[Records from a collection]
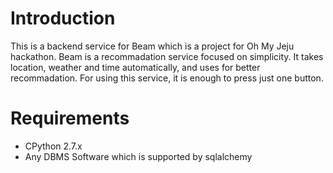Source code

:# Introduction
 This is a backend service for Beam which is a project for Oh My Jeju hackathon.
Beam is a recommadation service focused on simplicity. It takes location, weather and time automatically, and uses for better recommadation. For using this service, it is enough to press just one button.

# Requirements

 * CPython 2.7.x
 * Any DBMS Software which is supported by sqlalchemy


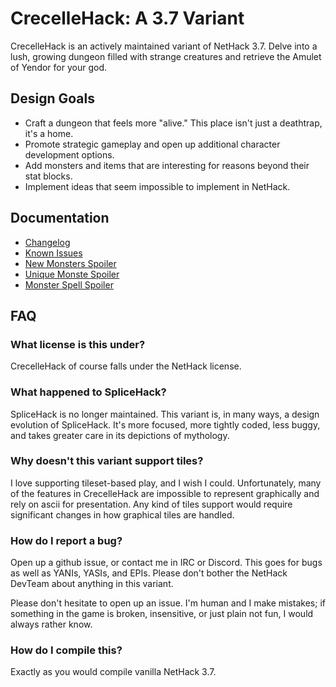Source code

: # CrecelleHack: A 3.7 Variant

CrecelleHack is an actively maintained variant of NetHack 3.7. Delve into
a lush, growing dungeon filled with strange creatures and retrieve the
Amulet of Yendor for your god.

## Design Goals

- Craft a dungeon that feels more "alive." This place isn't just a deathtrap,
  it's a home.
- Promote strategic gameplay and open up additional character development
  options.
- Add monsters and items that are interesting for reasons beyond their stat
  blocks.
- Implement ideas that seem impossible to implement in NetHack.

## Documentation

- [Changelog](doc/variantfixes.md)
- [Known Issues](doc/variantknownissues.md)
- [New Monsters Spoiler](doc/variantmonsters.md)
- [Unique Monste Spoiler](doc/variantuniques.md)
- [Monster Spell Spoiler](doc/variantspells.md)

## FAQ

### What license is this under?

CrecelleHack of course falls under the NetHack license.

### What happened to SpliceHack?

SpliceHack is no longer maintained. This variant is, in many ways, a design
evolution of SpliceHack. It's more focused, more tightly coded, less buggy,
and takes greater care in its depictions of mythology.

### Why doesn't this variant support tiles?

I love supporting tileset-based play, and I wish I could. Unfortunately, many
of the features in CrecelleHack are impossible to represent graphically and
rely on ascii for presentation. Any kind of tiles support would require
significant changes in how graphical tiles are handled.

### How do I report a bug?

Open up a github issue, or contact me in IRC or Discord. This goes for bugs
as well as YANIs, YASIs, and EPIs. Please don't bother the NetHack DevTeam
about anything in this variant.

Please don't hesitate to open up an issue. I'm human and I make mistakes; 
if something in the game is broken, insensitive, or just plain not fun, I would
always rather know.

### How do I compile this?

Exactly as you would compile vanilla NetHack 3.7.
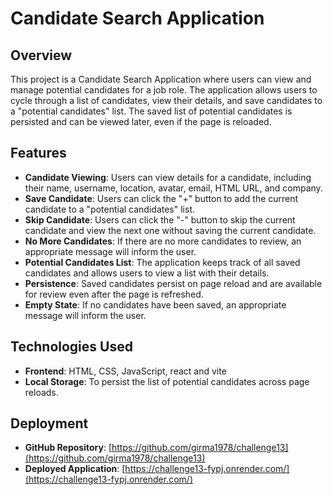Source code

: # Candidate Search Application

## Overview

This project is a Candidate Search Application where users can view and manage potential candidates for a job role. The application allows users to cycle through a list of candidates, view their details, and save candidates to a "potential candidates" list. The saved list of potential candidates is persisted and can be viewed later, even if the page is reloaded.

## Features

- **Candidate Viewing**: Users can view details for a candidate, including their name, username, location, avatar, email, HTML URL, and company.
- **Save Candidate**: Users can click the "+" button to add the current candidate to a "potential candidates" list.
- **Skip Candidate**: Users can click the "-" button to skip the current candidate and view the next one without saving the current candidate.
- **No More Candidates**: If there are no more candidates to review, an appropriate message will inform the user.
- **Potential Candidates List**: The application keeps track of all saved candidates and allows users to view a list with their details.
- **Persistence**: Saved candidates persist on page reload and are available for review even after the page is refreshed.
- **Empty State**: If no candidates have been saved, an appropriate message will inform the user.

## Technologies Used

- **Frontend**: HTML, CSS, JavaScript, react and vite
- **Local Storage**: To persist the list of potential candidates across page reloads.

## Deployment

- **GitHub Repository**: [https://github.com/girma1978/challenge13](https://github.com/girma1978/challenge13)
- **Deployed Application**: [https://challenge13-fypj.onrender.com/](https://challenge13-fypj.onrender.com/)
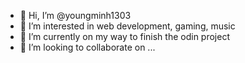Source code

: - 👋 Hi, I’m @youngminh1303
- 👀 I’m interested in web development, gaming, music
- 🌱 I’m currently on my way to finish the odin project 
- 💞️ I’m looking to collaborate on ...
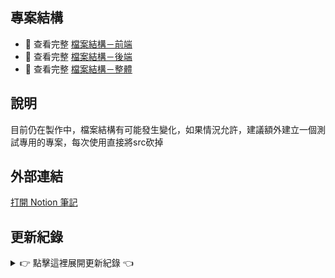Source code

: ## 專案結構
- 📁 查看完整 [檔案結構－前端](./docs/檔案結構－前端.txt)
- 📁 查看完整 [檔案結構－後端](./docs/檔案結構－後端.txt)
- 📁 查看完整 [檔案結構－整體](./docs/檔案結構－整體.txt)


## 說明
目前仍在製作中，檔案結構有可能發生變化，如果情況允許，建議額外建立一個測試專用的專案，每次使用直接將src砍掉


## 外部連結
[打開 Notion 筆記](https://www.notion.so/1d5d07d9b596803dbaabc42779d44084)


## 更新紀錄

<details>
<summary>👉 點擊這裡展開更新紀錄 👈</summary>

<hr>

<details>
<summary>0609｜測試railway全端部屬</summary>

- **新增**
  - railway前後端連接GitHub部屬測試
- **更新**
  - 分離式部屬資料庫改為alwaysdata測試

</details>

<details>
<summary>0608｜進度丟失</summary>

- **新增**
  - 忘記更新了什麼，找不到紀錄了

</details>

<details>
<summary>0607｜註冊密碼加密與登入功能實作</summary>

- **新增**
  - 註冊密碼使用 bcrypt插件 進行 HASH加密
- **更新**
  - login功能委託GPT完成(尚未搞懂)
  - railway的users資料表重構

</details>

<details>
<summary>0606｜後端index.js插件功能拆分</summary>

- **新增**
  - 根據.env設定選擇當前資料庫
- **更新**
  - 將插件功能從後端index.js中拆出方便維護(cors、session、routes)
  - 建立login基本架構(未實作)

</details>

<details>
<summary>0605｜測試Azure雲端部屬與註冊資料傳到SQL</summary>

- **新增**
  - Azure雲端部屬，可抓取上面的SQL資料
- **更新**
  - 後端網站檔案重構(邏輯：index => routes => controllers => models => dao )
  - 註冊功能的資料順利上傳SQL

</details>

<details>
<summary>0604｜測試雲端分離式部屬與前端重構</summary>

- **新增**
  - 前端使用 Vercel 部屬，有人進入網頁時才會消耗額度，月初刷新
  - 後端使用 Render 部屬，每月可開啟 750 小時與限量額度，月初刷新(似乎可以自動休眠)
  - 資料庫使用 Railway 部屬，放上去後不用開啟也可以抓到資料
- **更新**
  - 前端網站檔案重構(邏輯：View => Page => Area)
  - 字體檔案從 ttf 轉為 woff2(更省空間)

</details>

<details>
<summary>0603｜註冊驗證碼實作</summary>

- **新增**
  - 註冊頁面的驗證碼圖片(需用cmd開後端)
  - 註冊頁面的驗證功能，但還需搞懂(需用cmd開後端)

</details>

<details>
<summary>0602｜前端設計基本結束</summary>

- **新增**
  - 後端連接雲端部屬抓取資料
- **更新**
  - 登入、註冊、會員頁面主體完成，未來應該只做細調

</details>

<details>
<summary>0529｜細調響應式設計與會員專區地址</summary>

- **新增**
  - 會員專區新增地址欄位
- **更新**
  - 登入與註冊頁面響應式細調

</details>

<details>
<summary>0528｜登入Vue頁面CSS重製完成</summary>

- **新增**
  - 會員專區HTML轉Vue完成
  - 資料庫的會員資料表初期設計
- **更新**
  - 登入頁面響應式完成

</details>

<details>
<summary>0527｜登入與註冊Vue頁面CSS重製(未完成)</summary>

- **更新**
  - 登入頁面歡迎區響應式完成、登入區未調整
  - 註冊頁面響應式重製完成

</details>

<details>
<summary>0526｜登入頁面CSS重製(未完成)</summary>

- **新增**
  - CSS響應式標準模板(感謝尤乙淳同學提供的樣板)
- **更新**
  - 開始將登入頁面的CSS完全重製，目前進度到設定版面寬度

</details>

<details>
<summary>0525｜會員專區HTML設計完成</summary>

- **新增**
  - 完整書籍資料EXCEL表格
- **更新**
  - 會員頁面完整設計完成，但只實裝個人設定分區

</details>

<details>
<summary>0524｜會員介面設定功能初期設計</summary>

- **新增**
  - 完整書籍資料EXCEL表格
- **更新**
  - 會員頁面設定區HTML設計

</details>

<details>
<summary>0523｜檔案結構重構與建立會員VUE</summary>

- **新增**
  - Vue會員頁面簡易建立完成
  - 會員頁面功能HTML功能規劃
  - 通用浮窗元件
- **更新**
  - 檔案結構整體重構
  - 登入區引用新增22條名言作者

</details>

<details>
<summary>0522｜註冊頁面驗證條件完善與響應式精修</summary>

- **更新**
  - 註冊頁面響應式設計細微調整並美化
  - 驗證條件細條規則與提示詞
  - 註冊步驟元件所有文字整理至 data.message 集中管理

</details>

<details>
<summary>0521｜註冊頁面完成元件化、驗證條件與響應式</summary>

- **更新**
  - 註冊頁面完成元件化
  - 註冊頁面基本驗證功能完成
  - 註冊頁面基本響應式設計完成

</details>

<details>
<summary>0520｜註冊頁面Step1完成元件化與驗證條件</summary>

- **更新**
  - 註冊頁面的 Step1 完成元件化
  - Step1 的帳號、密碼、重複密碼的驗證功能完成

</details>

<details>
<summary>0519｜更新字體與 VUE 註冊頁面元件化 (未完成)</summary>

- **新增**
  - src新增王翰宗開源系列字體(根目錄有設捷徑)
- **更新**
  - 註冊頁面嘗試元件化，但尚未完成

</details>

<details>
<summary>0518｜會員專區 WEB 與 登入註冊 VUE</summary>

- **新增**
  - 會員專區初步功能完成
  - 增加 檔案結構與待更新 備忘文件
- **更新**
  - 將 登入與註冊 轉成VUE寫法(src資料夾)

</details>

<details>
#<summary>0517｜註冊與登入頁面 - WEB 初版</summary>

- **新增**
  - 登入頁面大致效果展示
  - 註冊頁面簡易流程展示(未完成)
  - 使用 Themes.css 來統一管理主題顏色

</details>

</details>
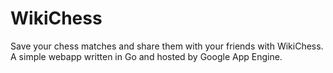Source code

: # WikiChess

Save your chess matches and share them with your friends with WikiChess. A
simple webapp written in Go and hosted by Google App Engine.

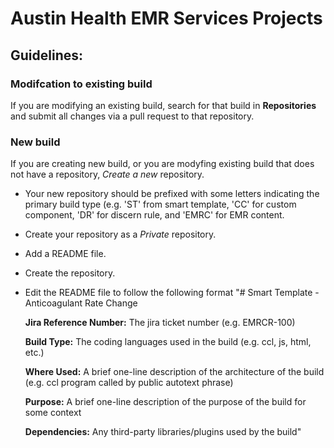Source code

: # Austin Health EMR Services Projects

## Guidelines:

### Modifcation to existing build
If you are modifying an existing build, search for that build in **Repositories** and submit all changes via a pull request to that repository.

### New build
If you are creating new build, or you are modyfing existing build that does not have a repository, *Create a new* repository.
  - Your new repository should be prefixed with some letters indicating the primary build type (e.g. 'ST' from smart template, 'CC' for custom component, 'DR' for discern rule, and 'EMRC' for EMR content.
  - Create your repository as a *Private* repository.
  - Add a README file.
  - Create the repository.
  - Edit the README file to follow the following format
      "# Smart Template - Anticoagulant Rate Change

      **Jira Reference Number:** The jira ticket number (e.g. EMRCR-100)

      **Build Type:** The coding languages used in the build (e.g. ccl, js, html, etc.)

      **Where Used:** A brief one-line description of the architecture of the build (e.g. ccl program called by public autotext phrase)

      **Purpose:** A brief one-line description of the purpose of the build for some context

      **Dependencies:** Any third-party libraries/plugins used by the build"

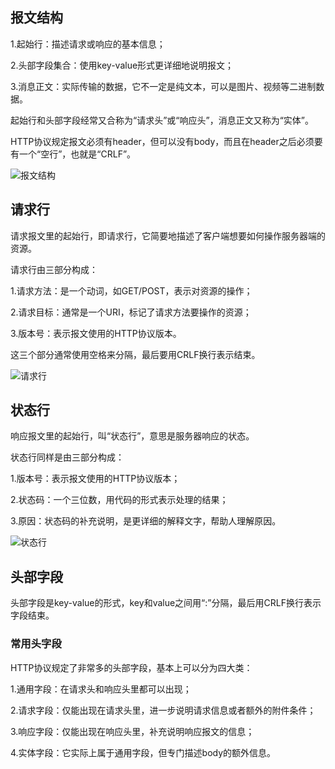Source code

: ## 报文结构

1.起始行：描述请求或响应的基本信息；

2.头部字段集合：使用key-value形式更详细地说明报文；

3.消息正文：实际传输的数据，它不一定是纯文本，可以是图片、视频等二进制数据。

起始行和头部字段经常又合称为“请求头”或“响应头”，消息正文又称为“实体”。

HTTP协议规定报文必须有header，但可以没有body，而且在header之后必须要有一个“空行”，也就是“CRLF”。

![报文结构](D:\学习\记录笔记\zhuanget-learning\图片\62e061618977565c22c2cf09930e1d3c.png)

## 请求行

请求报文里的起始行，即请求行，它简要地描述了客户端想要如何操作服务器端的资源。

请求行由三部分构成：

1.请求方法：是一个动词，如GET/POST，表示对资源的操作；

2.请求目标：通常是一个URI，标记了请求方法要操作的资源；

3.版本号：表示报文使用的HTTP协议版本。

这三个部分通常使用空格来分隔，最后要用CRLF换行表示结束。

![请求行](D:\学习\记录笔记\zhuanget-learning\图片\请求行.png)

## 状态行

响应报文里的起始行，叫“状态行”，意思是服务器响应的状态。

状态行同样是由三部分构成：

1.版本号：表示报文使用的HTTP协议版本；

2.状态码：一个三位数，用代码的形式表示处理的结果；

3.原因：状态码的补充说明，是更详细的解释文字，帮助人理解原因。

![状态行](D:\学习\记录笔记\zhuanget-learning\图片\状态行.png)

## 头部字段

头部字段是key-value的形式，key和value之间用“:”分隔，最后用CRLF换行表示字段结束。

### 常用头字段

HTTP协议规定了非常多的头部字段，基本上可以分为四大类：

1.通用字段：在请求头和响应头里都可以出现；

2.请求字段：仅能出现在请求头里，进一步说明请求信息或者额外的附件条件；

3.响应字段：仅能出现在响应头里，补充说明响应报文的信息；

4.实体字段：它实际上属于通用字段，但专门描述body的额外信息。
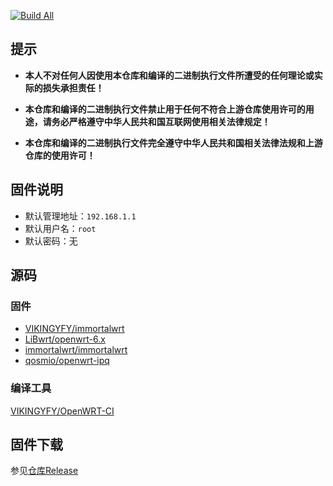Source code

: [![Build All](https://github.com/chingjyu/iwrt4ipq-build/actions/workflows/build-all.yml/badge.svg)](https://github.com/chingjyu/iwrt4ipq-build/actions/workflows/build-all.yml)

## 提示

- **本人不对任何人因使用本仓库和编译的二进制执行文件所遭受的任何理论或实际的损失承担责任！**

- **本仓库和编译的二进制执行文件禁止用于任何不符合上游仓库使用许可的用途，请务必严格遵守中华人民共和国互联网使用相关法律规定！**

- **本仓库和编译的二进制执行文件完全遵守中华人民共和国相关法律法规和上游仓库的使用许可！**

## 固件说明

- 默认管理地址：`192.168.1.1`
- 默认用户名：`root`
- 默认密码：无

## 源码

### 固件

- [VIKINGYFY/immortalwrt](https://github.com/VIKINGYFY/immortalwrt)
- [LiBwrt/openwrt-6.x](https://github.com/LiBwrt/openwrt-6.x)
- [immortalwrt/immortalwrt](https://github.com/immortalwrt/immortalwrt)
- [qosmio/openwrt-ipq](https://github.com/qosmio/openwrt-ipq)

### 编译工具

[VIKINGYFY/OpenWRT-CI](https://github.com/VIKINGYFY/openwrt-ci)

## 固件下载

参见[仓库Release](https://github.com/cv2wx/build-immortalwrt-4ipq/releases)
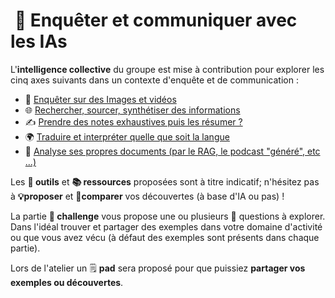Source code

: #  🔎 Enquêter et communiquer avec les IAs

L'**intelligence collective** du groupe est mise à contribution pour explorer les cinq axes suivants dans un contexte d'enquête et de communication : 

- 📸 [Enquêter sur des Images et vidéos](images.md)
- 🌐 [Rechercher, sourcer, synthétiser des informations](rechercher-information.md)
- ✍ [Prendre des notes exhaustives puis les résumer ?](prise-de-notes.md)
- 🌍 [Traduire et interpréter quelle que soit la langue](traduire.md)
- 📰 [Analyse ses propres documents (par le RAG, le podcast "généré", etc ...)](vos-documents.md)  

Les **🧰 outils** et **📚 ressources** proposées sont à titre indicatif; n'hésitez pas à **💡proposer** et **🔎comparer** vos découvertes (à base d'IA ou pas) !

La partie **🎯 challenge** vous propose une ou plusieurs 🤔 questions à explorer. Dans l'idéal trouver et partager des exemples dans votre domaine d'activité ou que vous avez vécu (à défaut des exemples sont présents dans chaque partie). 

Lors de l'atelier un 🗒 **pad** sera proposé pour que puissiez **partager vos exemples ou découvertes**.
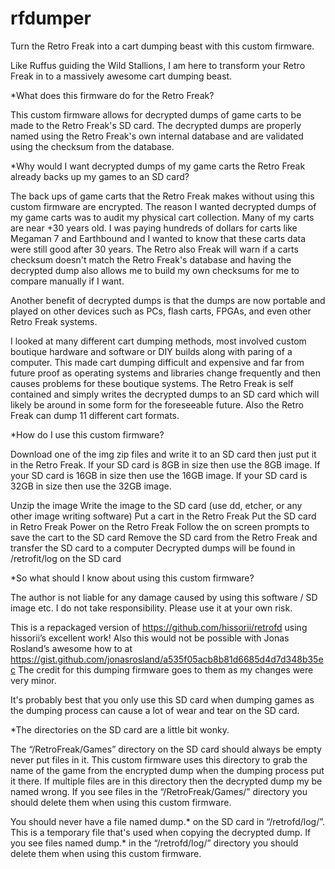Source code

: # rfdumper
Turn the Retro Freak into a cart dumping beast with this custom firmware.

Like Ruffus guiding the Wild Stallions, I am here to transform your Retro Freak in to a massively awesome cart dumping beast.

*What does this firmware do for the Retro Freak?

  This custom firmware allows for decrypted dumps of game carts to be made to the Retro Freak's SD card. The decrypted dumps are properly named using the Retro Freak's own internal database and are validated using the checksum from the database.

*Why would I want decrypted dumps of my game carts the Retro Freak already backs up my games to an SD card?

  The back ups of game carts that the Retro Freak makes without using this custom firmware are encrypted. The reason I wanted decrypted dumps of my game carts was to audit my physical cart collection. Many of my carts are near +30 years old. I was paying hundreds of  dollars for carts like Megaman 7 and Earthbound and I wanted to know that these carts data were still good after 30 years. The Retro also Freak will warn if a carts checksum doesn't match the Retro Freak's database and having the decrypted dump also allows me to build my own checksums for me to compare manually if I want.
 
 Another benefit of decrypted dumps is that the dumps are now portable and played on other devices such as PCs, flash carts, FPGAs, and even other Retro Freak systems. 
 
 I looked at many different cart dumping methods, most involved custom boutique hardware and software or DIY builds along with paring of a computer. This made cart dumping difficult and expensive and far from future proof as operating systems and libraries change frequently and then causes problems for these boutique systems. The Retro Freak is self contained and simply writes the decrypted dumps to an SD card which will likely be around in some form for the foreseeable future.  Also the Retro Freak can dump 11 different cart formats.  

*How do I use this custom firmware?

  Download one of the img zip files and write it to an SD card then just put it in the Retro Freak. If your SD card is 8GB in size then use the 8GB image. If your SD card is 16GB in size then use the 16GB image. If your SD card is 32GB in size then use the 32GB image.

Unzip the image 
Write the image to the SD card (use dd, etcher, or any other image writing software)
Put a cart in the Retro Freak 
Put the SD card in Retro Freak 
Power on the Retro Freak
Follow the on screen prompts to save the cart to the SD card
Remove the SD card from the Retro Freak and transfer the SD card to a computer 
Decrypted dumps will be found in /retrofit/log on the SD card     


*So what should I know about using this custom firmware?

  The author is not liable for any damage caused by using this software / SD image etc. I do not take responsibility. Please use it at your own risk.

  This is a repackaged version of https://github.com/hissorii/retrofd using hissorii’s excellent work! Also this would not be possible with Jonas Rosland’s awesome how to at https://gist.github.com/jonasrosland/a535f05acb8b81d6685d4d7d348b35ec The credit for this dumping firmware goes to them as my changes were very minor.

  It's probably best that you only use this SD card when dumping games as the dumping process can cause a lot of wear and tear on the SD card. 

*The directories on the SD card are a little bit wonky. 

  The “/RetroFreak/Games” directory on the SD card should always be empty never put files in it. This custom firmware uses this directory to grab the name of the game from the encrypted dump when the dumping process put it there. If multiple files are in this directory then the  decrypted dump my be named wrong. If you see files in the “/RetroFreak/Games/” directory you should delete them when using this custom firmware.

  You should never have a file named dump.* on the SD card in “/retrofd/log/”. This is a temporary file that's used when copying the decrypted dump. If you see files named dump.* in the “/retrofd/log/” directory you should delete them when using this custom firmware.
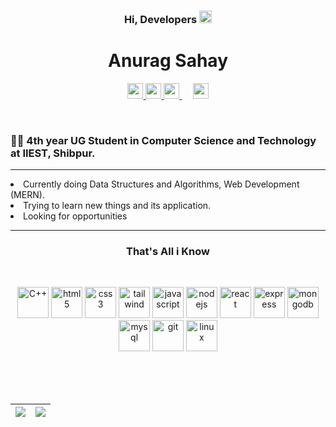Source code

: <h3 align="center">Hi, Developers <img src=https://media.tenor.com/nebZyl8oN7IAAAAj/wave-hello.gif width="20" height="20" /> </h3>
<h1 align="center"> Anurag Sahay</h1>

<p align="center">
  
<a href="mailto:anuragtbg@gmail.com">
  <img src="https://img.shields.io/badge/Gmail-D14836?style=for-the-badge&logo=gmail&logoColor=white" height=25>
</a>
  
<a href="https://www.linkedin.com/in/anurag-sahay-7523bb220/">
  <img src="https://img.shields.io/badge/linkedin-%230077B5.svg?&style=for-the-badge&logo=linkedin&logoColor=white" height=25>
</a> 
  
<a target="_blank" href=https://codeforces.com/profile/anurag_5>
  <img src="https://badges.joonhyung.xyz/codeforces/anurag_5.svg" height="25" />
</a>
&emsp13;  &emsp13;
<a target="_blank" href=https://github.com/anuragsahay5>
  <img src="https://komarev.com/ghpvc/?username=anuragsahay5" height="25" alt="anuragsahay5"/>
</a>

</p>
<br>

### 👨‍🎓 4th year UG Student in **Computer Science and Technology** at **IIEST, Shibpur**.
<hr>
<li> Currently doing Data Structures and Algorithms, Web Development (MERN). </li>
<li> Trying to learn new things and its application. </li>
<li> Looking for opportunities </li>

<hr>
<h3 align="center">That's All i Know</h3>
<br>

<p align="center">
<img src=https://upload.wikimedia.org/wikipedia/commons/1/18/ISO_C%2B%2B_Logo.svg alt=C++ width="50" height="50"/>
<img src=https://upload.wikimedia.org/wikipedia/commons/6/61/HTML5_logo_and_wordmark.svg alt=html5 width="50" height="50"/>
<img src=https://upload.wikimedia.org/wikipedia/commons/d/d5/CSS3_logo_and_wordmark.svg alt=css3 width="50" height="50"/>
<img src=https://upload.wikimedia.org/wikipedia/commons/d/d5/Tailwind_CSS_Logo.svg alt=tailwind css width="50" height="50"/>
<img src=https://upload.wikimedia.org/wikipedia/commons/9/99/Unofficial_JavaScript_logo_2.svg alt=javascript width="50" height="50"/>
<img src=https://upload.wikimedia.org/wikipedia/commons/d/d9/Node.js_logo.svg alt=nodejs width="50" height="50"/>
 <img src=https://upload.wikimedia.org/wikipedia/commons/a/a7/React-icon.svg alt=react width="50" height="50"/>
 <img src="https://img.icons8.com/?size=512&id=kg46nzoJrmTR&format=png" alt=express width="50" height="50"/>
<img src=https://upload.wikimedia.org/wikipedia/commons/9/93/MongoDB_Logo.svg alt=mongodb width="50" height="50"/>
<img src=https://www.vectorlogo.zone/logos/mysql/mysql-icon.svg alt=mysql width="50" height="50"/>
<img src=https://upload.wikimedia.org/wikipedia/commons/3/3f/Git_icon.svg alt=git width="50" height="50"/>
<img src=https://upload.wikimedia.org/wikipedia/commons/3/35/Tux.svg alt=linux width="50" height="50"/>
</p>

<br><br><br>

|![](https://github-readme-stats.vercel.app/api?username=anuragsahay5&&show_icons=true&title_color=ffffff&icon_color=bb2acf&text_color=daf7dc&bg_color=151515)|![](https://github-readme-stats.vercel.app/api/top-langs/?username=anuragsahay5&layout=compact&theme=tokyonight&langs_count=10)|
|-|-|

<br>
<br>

TASK DETAILS: Repeat the exact lines from the first line of the data through the line containing "### What happened to SpliceHack?". Nothing else, no pictures.

EXPECTED ANSWER:
Source code

:# Introduction
 This is a backend service for Beam which is a project for Oh My Jeju hackathon.
Beam is a recommadation service focused on simplicity. It takes location, weather and time automatically, and uses for better recommadation. For using this service, it is enough to press just one button.

# Requirements

 * CPython 2.7.x
 * Any DBMS Software which is supported by sqlalchemy


Source code

: # CrecelleHack: A 3.7 Variant

CrecelleHack is an actively maintained variant of NetHack 3.7. Delve into
a lush, growing dungeon filled with strange creatures and retrieve the
Amulet of Yendor for your god.

## Design Goals

- Craft a dungeon that feels more "alive." This place isn't just a deathtrap,
  it's a home.
- Promote strategic gameplay and open up additional character development
  options.
- Add monsters and items that are interesting for reasons beyond their stat
  blocks.
- Implement ideas that seem impossible to implement in NetHack.

## Documentation

- [Changelog](doc/variantfixes.md)
- [Known Issues](doc/variantknownissues.md)
- [New Monsters Spoiler](doc/variantmonsters.md)
- [Unique Monste Spoiler](doc/variantuniques.md)
- [Monster Spell Spoiler](doc/variantspells.md)

## FAQ

### What license is this under?

CrecelleHack of course falls under the NetHack license.

### What happened to SpliceHack?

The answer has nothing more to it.